Außerdem ist es nicht unsere Philosophie, Almosen an Bauern zu verteilen, sondern es geht uns um eine gerechte Handelspartnerschaft auf Augenhöhe und dazu gehört die Zahlung eines fairen Preises für erstklassige Qualität, die wir selbstverständlich auch von unseren Partnern einfordern. Von sämtlichen Lieferungen erhalten wir so genannte Vorverschiffungsmuster, unsere Produkte durchlaufen strenge Analyse- und Labortests und erst wenn alles abgesichert ist, geben wir die Ware zur Verschiffung frei. Wir haben eine eigene Abteilung „Qualitätssicherung“, die jeden Tag dafür sorgt, dass unsere Produkte die erstklassige Qualität haben, die wir an unsere Kund*innen weitergeben wollen. Zusammen mit unseren Partnern im Süden arbeiten wir beständig an der Verbesserung der Qualität und führen beispielsweise auch Workshops durch.

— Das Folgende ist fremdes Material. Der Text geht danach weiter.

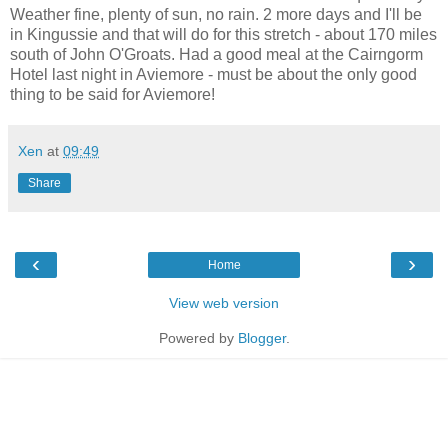
Weather fine, plenty of sun, no rain. 2 more days and I'll be
in Kingussie and that will do for this stretch - about 170 miles
south of John O'Groats. Had a good meal at the Cairngorm
Hotel last night in Aviemore - must be about the only good
thing to be said for Aviemore!
Xen
at
09:49
Share
‹
›
Home
View web version
Powered by
Blogger
.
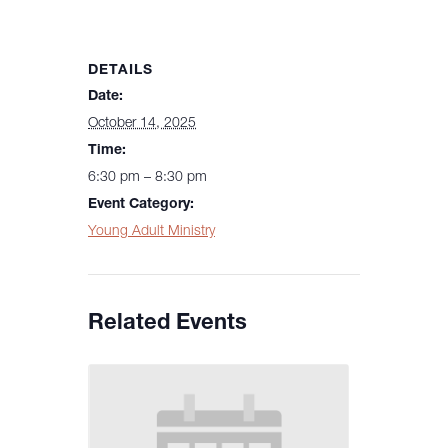
DETAILS
Date:
October 14, 2025
Time:
6:30 pm – 8:30 pm
Event Category:
Young Adult Ministry
Related Events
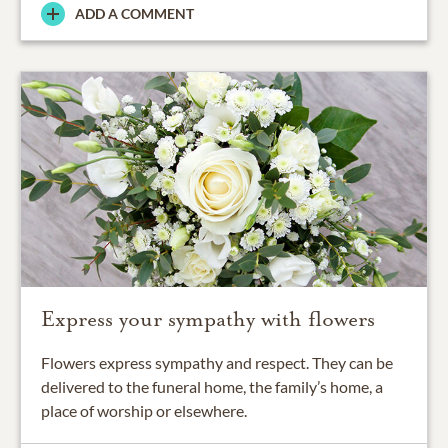
ADD A COMMENT
Express your sympathy with flowers
Flowers express sympathy and respect. They can be
delivered to the funeral home, the family’s home, a
place of worship or elsewhere.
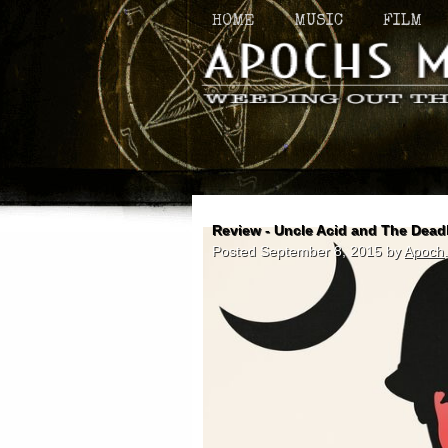
HOME
MUSIC
FILM
Review - Uncle Acid and The Dead
Posted
September 8, 2015
by
Apoch
.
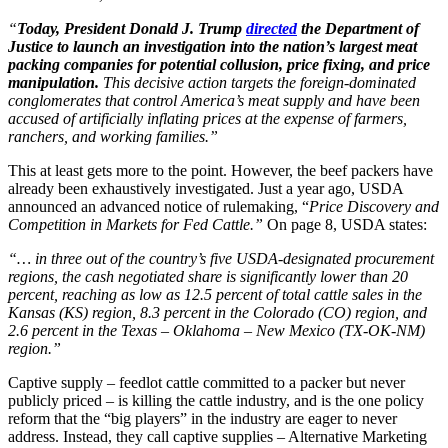
“
Today, President Donald J. Trump
directed
the Department of
Justice to launch an investigation into the nation’s largest meat
packing companies for potential collusion, price fixing, and price
manipulation.
This decisive action targets the foreign-dominated
conglomerates that control America’s meat supply and have been
accused of artificially inflating prices at the expense of farmers,
ranchers, and working families.”
This at least gets more to the point. However, the beef packers have
already been exhaustively investigated. Just a year ago, USDA
announced an advanced notice of rulemaking, “
Price Discovery and
Competition in Markets for Fed Cattle.”
On page 8, USDA states:
“… in three out of the country’s five USDA-designated procurement
regions, the cash negotiated share is significantly lower than 20
percent, reaching as low as 12.5 percent of total cattle sales in the
Kansas (KS) region, 8.3 percent in the Colorado (CO) region, and
2.6 percent in the Texas – Oklahoma – New Mexico (TX-OK-NM)
region.”
Captive supply – feedlot cattle committed to a packer but never
publicly priced – is killing the cattle industry, and is the one policy
reform that the “big players” in the industry are eager to never
address. Instead, they call captive supplies – Alternative Marketing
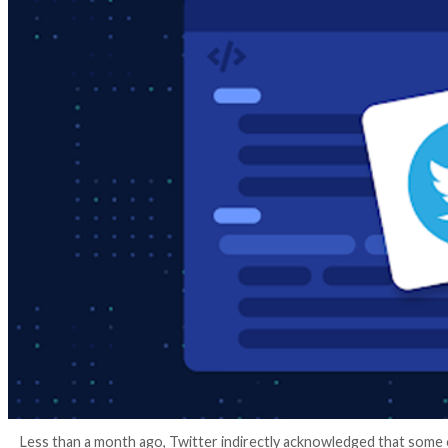
3 years ago
info@thehackernews.com
(The Hack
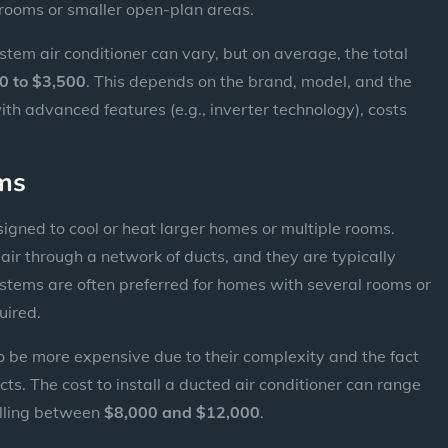
e rooms or smaller open-plan areas.
system air conditioner can vary, but on average, the total
0 to $3,500
. This depends on the brand, model, and the
ith advanced features (e.g., inverter technology), costs
ems
igned to cool or heat larger homes or multiple rooms.
air through a network of ducts, and they are typically
 systems are often preferred for homes with several rooms or
uired.
o be more expensive due to their complexity and the fact
ucts. The cost to install a ducted air conditioner can range
falling between
$8,000 and $12,000
.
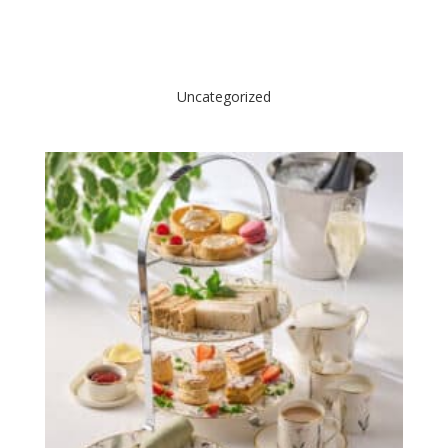
Uncategorized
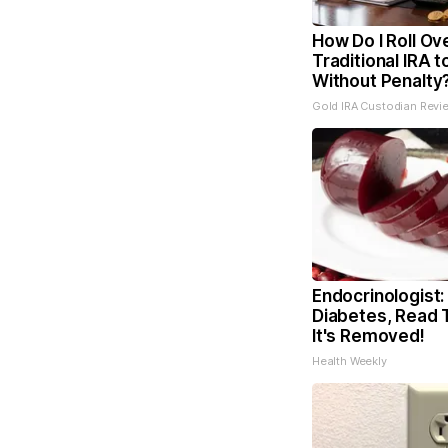
How Do I Roll Ov
Traditional IRA t
Without Penalty
Gold IRA Custodian Revi
Endocrinologist:
Diabetes, Read 
It's Removed!
Health Weekly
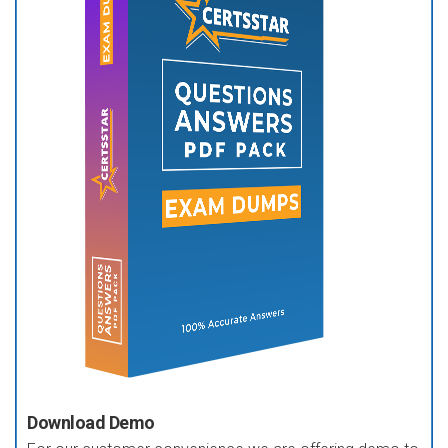
Download Demo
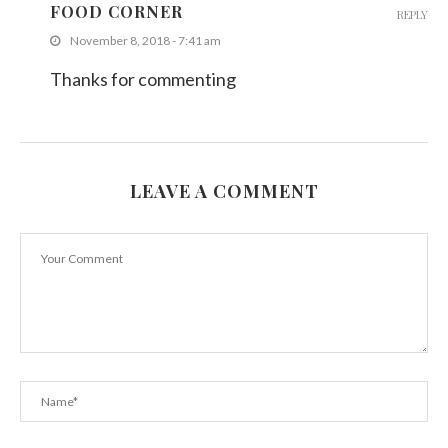
FOOD CORNER
REPLY
November 8, 2018 - 7:41 am
Thanks for commenting
LEAVE A COMMENT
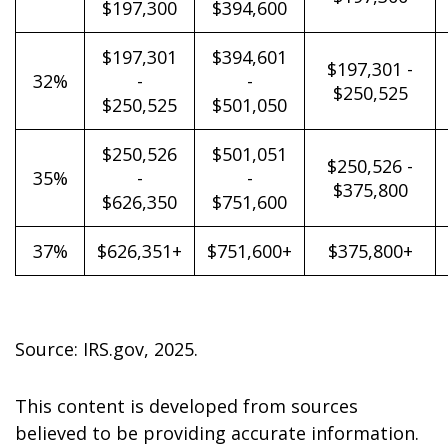
$197,300
$394,600
$197,301
$394,601
$197,301 -
32%
-
-
$250,525
$250,525
$501,050
$250,526
$501,051
$250,526 -
35%
-
-
$375,800
$626,350
$751,600
37%
$626,351+
$751,600+
$375,800+
Source: IRS.gov, 2025.
This content is developed from sources
believed to be providing accurate information.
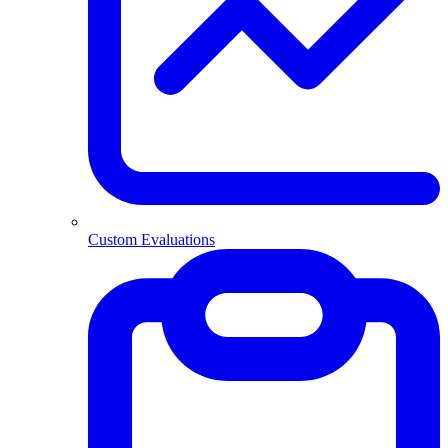
Custom Evaluations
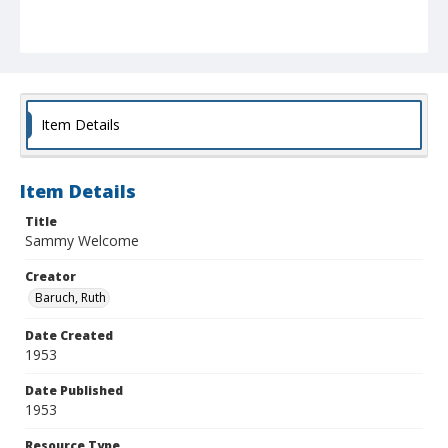
Item Details
Item Details
Title
Sammy Welcome
Creator
Baruch, Ruth
Date Created
1953
Date Published
1953
Resource Type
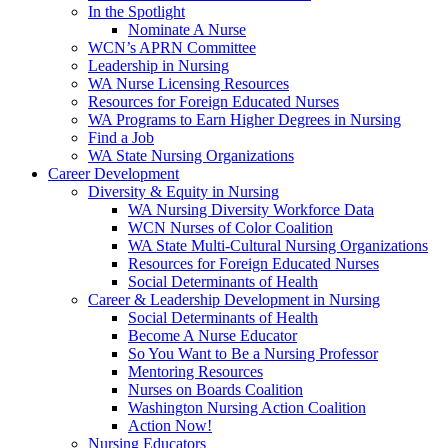
In the Spotlight
Nominate A Nurse
WCN’s APRN Committee
Leadership in Nursing
WA Nurse Licensing Resources
Resources for Foreign Educated Nurses
WA Programs to Earn Higher Degrees in Nursing
Find a Job
WA State Nursing Organizations
Career Development
Diversity & Equity in Nursing
WA Nursing Diversity Workforce Data
WCN Nurses of Color Coalition
WA State Multi-Cultural Nursing Organizations
Resources for Foreign Educated Nurses
Social Determinants of Health
Career & Leadership Development in Nursing
Social Determinants of Health
Become A Nurse Educator
So You Want to Be a Nursing Professor
Mentoring Resources
Nurses on Boards Coalition
Washington Nursing Action Coalition
Action Now!
Nursing Educators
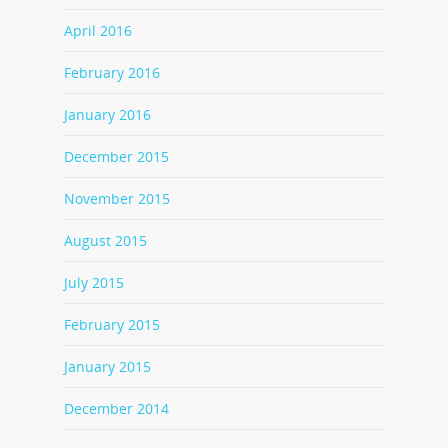
April 2016
February 2016
January 2016
December 2015
November 2015
August 2015
July 2015
February 2015
January 2015
December 2014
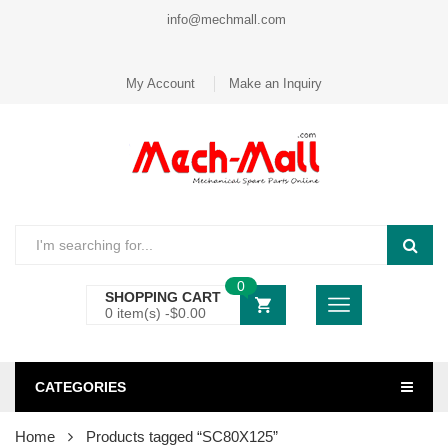
info@mechmall.com
My Account
Make an Inquiry
0
SHOPPING CART
0 item(s) -
$
0.00
CATEGORIES
Home
Products tagged “SC80X125”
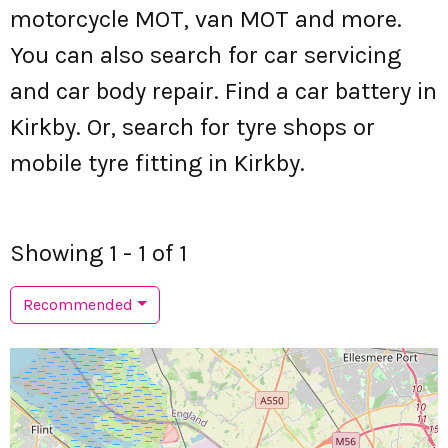
motorcycle MOT, van MOT and more.
You can also search for car servicing
and car body repair. Find a car battery in
Kirkby. Or, search for tyre shops or
mobile tyre fitting in Kirkby.
Showing 1 - 1 of 1
Recommended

Was muss sich ändern, damit fairer Handel weltweit zum Standard wird?

Ein erster Schritt wäre die Einführung eines verbindlichen Lieferkettengesetzes für alle, das z. B. die Einhaltung der ILO-Kernarbeitsnormen entlang der gesamten Kette voraussetzt. Wir setzen uns aktuell verstärkt für ein Lieferkettengesetz in Deutschland ein, weil wir davon überzeugt sind, dass dies der einzige wirksame Weg ist, ausbeuterische Strukturen im globalen Welthandel dauerhaft und nachhaltig zu bekämpfen. Wir brauchen dafür dringend die verbindlichen politischen Rahmenbedingungen, die dann aber auch für alle Länder gelten müssten. Das ist die Grundlage für alle. Fairer Handel baut darauf auf und geht darüber hinaus.

Im Bereich der pädagogischen Arbeit gibt es von Fairtrade die „Fairtrade“-Schulen. Wie sehen Sie das Programm?

Meiner Meinung nach ist die Fairtrade-School-Kampagne von Fairtrade Deutschland eine gute Möglichkeit für Schulen, sich aktiv für die Verbreitung des Fairen Handels und damit für die Unterstützung benachteiligter Produzentengruppen einzusetzen. Gerade Schüler*innen haben oft tolle Fairtrade-Aktionsideen, die sie im Rahmen dieser Kampagne sehr gut umsetzen können.

// Das Interview führte Martin Göb-Fuchsberger, Leiter der Arbeitsgruppe BNE im BLLV.